The star on my right wrist was removed enough to where I could have it covered up with another tattoo.

In March of this year I attended the MOVE ‘09 conference with To Write Love On Her Arms. While down in Cocoa Beach, I got a beautiful tattoo over my right black star- something beautiful to cover up something painful:
DSC00101

Before I went to get this tattoo, I had an opportunity to share with my new friends and fellow conference attendees a little about my history, and how depression and suicide had touched my life. I still can’t believe that I had forgotten about it (up until that moment) but I told them, in spontaneous tears, the story of how last summer my mother called me, sobbing, at 2:00 a.m. on a Saturday night saying that she wanted to commit suicide.  We had been enduring much pain through some intense family situations, and it became obvious to me at that moment that she was buckling under the pressure, the misunderstanding, the stress and pain of it all. It’s something I hope to never have to endure ever again. My mother, in a sense (that’s another story, and I hate to use this word) my saviour, my hero, my best friend- saying she wanted to take her own life. I felt helpless, incapable of saving her. Her life was on the line, and she called me (I thank God I was actually awake). I told her what little I could: drink some water. Don’t think anymore. Go to sleep. Get some rest. I promise I’ll see you in just a few hours at church, and I’ll be there, and we’ll get prayer. I was a bit panicked. Looking back, I should’ve driven over to her house 30 minutes away to stay with her through the night, even though my step-dad was there. I wasn’t sure if I calmed her down enough, but I got off the phone with her, prayed hard for a time, and went to bed more than just a little uneasy.
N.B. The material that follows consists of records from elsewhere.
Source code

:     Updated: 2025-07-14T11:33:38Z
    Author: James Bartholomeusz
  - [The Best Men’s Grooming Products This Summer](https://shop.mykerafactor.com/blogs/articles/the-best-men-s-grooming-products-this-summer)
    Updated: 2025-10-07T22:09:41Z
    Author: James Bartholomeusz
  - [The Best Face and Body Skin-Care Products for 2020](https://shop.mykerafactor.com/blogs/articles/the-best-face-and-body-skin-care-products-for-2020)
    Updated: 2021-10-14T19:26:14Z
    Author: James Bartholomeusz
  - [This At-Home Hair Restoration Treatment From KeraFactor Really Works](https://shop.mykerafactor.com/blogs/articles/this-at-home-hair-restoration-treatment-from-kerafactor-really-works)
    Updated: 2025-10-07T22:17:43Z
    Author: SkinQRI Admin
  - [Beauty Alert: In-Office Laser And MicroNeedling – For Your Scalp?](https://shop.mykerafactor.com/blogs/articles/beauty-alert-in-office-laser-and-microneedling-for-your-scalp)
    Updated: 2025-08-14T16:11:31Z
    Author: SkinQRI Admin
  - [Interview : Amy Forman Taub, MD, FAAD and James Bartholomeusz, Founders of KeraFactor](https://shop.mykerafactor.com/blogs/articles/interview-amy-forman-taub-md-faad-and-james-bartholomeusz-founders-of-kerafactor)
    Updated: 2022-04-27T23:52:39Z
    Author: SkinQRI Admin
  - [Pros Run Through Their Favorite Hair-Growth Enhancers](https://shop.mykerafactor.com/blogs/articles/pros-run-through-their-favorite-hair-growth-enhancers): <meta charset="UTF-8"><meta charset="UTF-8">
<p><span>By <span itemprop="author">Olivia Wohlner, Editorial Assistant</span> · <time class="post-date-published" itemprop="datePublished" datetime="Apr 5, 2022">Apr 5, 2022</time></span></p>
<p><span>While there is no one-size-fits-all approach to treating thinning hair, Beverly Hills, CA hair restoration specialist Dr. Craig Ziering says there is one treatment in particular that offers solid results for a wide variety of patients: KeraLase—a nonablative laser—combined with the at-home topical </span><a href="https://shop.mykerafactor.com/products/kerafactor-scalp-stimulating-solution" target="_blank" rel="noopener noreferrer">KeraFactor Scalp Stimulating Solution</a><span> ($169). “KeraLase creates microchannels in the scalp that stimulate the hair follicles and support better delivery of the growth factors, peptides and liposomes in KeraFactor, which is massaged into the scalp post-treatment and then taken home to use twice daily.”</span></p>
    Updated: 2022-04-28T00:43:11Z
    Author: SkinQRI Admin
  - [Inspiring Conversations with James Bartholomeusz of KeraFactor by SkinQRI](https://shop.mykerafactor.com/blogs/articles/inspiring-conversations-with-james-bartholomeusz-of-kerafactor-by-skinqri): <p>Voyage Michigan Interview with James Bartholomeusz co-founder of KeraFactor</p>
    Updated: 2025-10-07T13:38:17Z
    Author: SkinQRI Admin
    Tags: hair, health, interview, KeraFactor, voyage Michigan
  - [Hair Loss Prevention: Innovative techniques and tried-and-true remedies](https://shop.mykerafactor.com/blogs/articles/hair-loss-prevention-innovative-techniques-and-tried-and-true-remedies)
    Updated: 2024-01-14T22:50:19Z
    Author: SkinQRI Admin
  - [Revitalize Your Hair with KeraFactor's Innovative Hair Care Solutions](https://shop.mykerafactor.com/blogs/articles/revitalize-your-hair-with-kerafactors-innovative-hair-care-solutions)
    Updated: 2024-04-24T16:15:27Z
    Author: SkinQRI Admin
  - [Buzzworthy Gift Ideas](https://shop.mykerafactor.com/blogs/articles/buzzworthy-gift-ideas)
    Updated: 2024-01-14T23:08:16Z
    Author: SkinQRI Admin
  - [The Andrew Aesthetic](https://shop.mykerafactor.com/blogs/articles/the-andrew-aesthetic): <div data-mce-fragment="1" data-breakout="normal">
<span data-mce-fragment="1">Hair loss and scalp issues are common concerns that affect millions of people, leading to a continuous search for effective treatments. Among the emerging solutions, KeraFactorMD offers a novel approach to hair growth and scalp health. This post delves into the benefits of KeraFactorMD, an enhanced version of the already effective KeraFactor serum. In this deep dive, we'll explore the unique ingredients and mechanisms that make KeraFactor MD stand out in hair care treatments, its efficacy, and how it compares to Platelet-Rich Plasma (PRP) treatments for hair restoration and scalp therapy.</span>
After I got this tattoo and my new friends were oohing and ahhing over it we were discussing the meanings behind different tattoos and I said how I just really liked this one, and sort of loosely associated it with the freedom I experienced after being released from the post-suicide attempt stay at MHRC. One friend perked up and basically said, “To me, I think it symbolizes you and your mom. It’s a big bird, and a small bird. A momma and her baby.”

Yesterday while eating shaved ice at a July 4th festival in town, my mom (who doesn’t necessarily approve of my tattoos, but I think realises that I’m not going to stop!) finally really saw it for the first time since March. I didn’t tell her this story, or what my friend said about it.

She said, “It’s a momma and a baby bird!”